How World of Warcraft keeps its story straight

In these days of cinematic universes and endless sequels, stories that used to be simple are becoming increasingly complex, loaded with backstory and lore that practically requires a degree to wrap your head around. But this phenomenon? To get more news about bbuy wow gold safe/b, you can visit lootwowgold official website.

Since at least the days of Tolkien, fantasy-rich tales like Lord of the Rings have relied on cohesive systems of lore, history and universe-building to attract audiences.But often that’s easier said than done. In 2020, as megabrands like Marvel and Star Wars stretch themselves thin across movies, TV, video games, books and comics, someone needs to be responsible for making sure things retain a modicum of consistency.
Starting life in 1994, but reaching critical mass with 2004’s World of Warcraft, Blizzard Entertainment’s Warcraft universe is one of the best examples of a long-running, multimedia narrative. Five core video games, five tabletop card games, over 30 novels, 10 comics, six manga and a film adaptation have all been released in the space of the last 26 years.

How the hell does everyone keep the story straight?

We spoke to Steve Danuser, lead narrative designer for World of Warcraft, to find out how one gigantic multiplatform universe can cohesively function across so many different forms of media. “A big part of my job is to focus on the game and make sure that our team is telling great stories within the world, but another big part of it is also interfacing with all the other departments at Blizzard,” Danuser said.

More often than not, it comes down to three C’s: consistency, context and credible growth. As the story grows, it needs to do so for constructive reasons — not just for the sake of it.World of Warcraft lies at the heart of the Warcraft universe’s continued success. The massively multiplayer online role-playing game has consistently attracted millions of players over its 16-year history.

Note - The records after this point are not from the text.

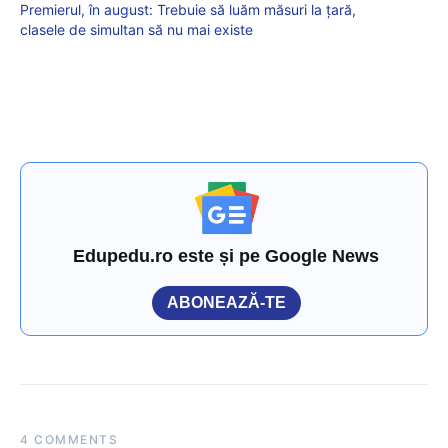
Premierul, în august: Trebuie să luăm măsuri la țară,
clasele de simultan să nu mai existe
Edupedu.ro este și pe Google News
ABONEAZĂ-TE
4 COMMENTS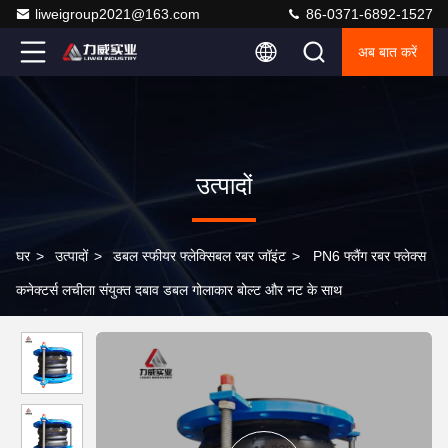
liweigroup2021@163.com
86-0371-6892-1527
अब बात करें
उत्पादों
घर
>
उत्पादों
>
डबल स्फीयर फ्लेक्सिबल रबर जॉइंट
>
PN6 फ्लैंग रबर फ्लेक्स
कनेक्टर्स लचीला संयुक्त दबाव डबल गोलाकार बोल्ट और नट के साथ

Danuser’s role is to create the story at the heart of this massive universe, from coming up with plotlines and dialogue through to corralling a huge team of writers, designers and other creatives.

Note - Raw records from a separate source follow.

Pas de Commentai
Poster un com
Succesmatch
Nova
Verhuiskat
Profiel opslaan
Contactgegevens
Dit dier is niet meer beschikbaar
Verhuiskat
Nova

To keep the narrative in line with supplementary novels, comics, manga and more, the most critical element is the capacity for intense communication. Establishing the cadence of these supplementary media forms is paramount in evaluating how they fit into the story.When it comes to books, for example, we have long-term strategy meetings where I tell them what’s going on in the game and then we talk about ideas for books that can arise out of that,” Danuser said.

But this relies heavily on the development of a central narrative, capable of spanning pages upon pages of content, planned months — sometimes years — in advance. It’s something Tom van Laer, a professor of narratology at the University of Sydney, Australia, refers to as a “signature story.”

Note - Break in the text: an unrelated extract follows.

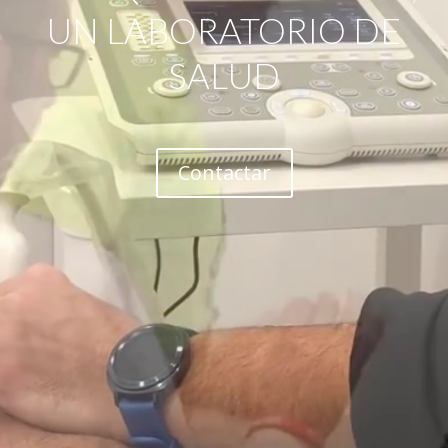
UN LABORATORIO DE
SALUD
Contactar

“A signature story has a couple of features,” explains van Laer. “It’s perceived as authentic, while at the same time is incredibly involving. There’s a lot going on. They tend to be quite epic — big searches for cradles of knowledge, for example.”It’s this narrative thread that links across platforms to tell a linear story, even when the individual elements might span different timelines or worlds.

“My brain is always living in multiple points in time,” said Danuser. “I have to be able to dial in on the story at any given point in time and be able to speak about it separately from all the other parts, so it’s definitely a challenge.”